- Born: 21 June 1983 (age 42) Stonebridge, London, England

Comedy career
- Years active: 2005–present
- Medium: Television and stand-up
- Genre: Comedy
- Website: marlondavis.co.uk

= Marlon Davis (comedian) =

British actor and stand-up comedian

Marlon Davis (born 21 June 1983) is a British actor and stand-up comedian.
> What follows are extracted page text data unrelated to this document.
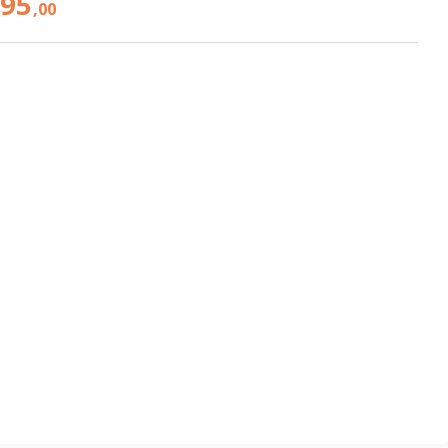
495
,00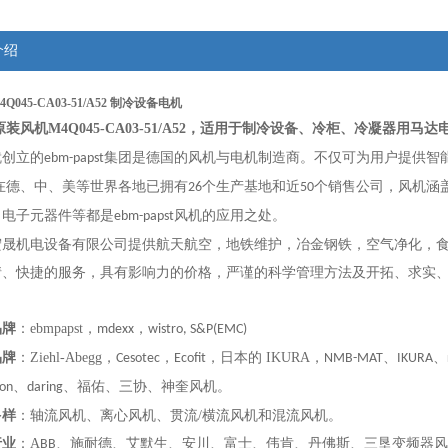
介绍
 M4Q045-CA03-51/A52 制冷设备电机
原装风机
M4Q045-CA03-51/A52
，
适
用于制冷设备、冷柜、冷凝器用马达
就创立的
集团是
德国的
风机与电机制造商。不仅可为用户提供智
ebm-papst
在德、中、美等世界各地已拥有
个生产基地和近
个销售公司，风机涵
26
50
、电子元器件等都是
风机的应用之处。
ebm-papst
宏晟机电设备有限公司提供航天航空，地铁维护，冶金钢铁，空气净化，
情、快捷的服务，具有影响力的价格，严谨的科学管理方法及开拓、求实
品牌
：ebmpapst，
，
mdexx
wistro, S&P(EMC)
品牌
：
Ziehl-Abegg，
，
，
日本的
IKURA，
、
、
Cesotec
Ecofit
N
MB-MAT
IKURA
、
、福佑、三协、神奎风机
。
on
daring
多样
：
轴流风机、离心风机、贯流/横流风机
和
混流风机
。
行业
：
A
、
施耐德、艾默生、安川、富士、伟肯、丹佛斯、三垦
变频器风
BB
==Early and personal life==
The eldest of six siblings, Davis was brought up on the Stonebridge, London council estate, North West London. Davis is of Jamaican and Grenadian descent. He is a former student of Our Lady of Lourdes R.C Primary School and Cardinal Hinsley R.C High School. He studied B.A Art & Design at University of Westminster

==Career==
Davis began performing live in 2005 on the UK black comedy circuit. The following year, Davis made the final of two national competitions “Laughing Horse” and "So You Think You're Funny" at the Edinburgh Fringe Festival. In 2009 he won FHM Stand Up Hero which was televised on ITV4. In 2012, Davis debuted his first solo show "Enter The Davism", which sold out its run at both the Pleasance Theatre in Edinburgh and London's Soho Theatre. Davis is represented by Off the Kerb and has supported stand-up comedians Michael McIntyre, Alan Carr, and Kevin Bridges on their respective live tours.

==Television==
He has appeared on Comedy Central's Comedy Store, BBC Three's Edinburgh Comedy Fest Live, BBC Two's Kevin Eldon Show, MTV’s sitcom Get Rich and The Dog Ate My Homework as well as Live At The Apollo.